My mother pursed her lips. In the six months since I’d started reading the book so closely I had convinced myself that I had ebola, refused to eat beef, and devolved into a panicked mess on an airplane. She looked down at the paper again and then set it to the side of her plate distastefully.

She sat with it for a few minutes before she asked the question I had carefully prepared and waited for. “Why?”

“Because you’re supposed to feel happy at the end,” I chimed in before she had even finished asking. “At the end. You get really happy and feel warm, and then you go to sleep.”

“But what about before that?” she asked. “There’s a lot of suffering. It can take hours.”

“I want to die happy,” I said. “I want to be warm.”

My mother stood and came to my side of the table. She said nothing but her customary, “Oh, sweetheart,” before she swept me into her arms and buried her face in my hair. She smelled like the hospital. Sterile. Foreign. She didn’t cry, but I knew she wanted to. She cried all the time.

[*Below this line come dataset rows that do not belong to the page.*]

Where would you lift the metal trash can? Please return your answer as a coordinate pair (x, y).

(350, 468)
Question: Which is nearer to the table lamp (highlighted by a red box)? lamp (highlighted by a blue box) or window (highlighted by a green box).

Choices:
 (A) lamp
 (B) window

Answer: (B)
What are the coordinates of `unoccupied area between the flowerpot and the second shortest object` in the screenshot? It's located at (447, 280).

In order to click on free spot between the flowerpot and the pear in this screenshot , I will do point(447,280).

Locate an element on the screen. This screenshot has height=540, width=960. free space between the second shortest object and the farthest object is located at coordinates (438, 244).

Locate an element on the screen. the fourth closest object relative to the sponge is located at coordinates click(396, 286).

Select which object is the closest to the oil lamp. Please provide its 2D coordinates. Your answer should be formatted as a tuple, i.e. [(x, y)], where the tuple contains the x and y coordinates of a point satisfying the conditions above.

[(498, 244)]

That night, after I was supposed to be asleep, I sat outside my mother’s door for the sixth night in a row and listened to her talk on the phone. She only ever talked about two things: me and Mark, her new boyfriend who I hated.

After a long and lengthy discussion of Mark and work, I finally came up in conversation. The clock in the kitchen blinked that it was past eleven, and I was having trouble with my eyelids drooping.

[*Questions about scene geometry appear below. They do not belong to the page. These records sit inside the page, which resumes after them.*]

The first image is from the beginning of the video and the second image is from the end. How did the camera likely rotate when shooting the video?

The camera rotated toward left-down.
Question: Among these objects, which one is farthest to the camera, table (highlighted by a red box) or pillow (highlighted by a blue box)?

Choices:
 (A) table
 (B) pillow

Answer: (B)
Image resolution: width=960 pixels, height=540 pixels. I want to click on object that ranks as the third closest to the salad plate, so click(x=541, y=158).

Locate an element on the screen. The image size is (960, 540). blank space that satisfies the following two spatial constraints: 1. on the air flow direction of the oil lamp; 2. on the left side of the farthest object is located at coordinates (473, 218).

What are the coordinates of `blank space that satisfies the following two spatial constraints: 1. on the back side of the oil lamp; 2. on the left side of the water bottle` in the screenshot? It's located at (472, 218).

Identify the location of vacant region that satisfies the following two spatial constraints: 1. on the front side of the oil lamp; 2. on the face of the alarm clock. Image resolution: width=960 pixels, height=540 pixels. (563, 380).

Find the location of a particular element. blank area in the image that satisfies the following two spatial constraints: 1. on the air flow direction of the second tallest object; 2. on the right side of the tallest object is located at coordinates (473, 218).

“I know I shouldn’t be worried,” she said. Sometimes it was hard to hear what she said. When she spoke quietly or through tears I couldn’t really make her out. Sometimes I would tiptoe to the kitchen phone and pick it up, silently listening on the other end.

“The therapist says it’s normal,” my mother continued. “After Richard.” She went on to say the same things she always did. The same conversation every time, the same sentences. No one had expected it; even if they had, it couldn’t be easy; there was no standard way to respond to this sort of thing; every child is different; I would hopefully grow out of it with time.

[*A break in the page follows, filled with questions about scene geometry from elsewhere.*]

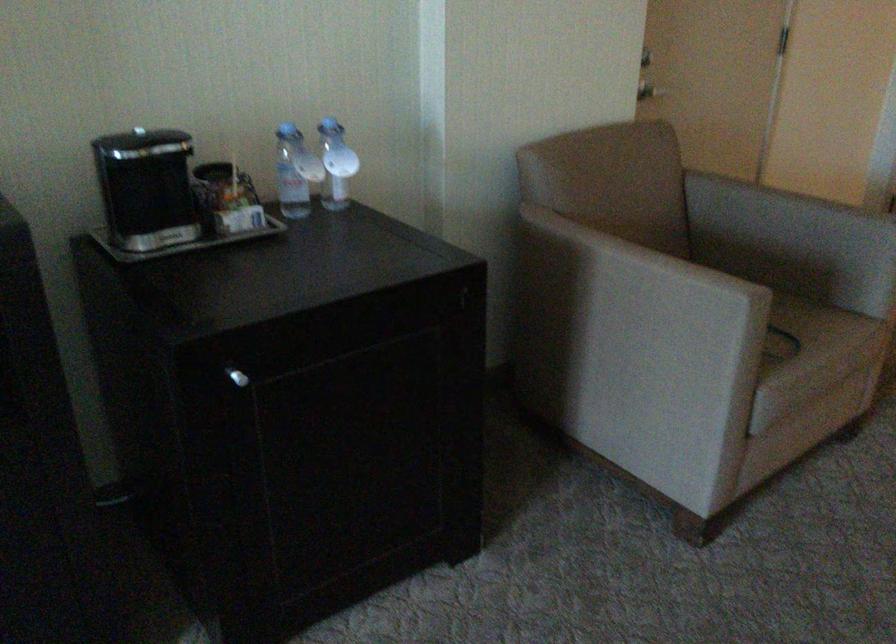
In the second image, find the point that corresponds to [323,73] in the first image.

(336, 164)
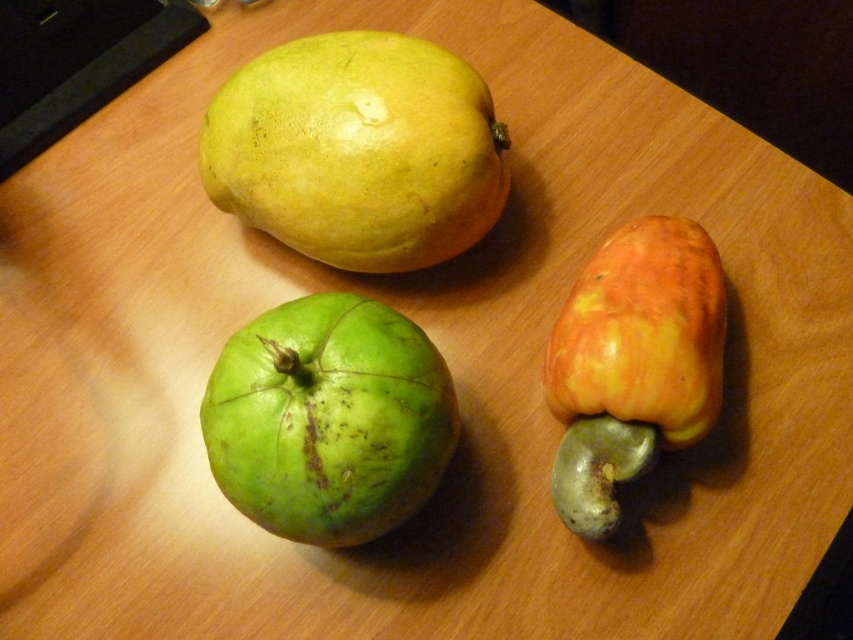
Question: Can you confirm if green matte apple at center is bigger than yellow-orange matte cashew at right?

Choices:
 (A) yes
 (B) no

Answer: (A)

Question: Which is farther from the yellow-orange matte cashew at right?

Choices:
 (A) green matte apple at center
 (B) yellow matte mango at upper left

Answer: (B)

Question: Does yellow matte mango at upper left have a smaller size compared to yellow-orange matte cashew at right?

Choices:
 (A) yes
 (B) no

Answer: (B)

Question: Which object is closer to the camera taking this photo?

Choices:
 (A) yellow-orange matte cashew at right
 (B) yellow matte mango at upper left
 (C) green matte apple at center

Answer: (C)

Question: Which point appears farthest from the camera in this image?

Choices:
 (A) (274, 449)
 (B) (409, 44)
 (C) (701, 324)

Answer: (B)

Question: Does yellow matte mango at upper left lie behind yellow-orange matte cashew at right?

Choices:
 (A) yes
 (B) no

Answer: (A)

I padded back to my room and sat on my bed, the familiar sinking pit starting to bloom. I pulled the book out and stared at it, running my hand over the glossed cover and flipping quickly through all the pages. I held the book to my chest and dropped back on to the blankets, staring up at my ceiling. All manner of things raced through my head, but most of them focused on my Dad. Sometimes my mother would talk about him, would let him leech into her phone conversations past simply mentioning how hard it all was.

I thought about death until my stomach hurt, until my fingers tingled and my eyes stung and I thought that maybe for a moment I could understand it. Then I got up and padded back to my mother’s room. The lights were long off now, I would miss the familiar tinkle of her bedside lamp’s chain hitting the metal stand, the rustle of ice in glass as she finished her drink, the shuffle of her down comforter being pulled up around her shoulders as she retired. They were the sounds that soothed me, and the sounds that I thought of and imagined as I slipped under the covers next to her and fitfully fell asleep, the rock in my stomach stubborn and pressing against my ribs.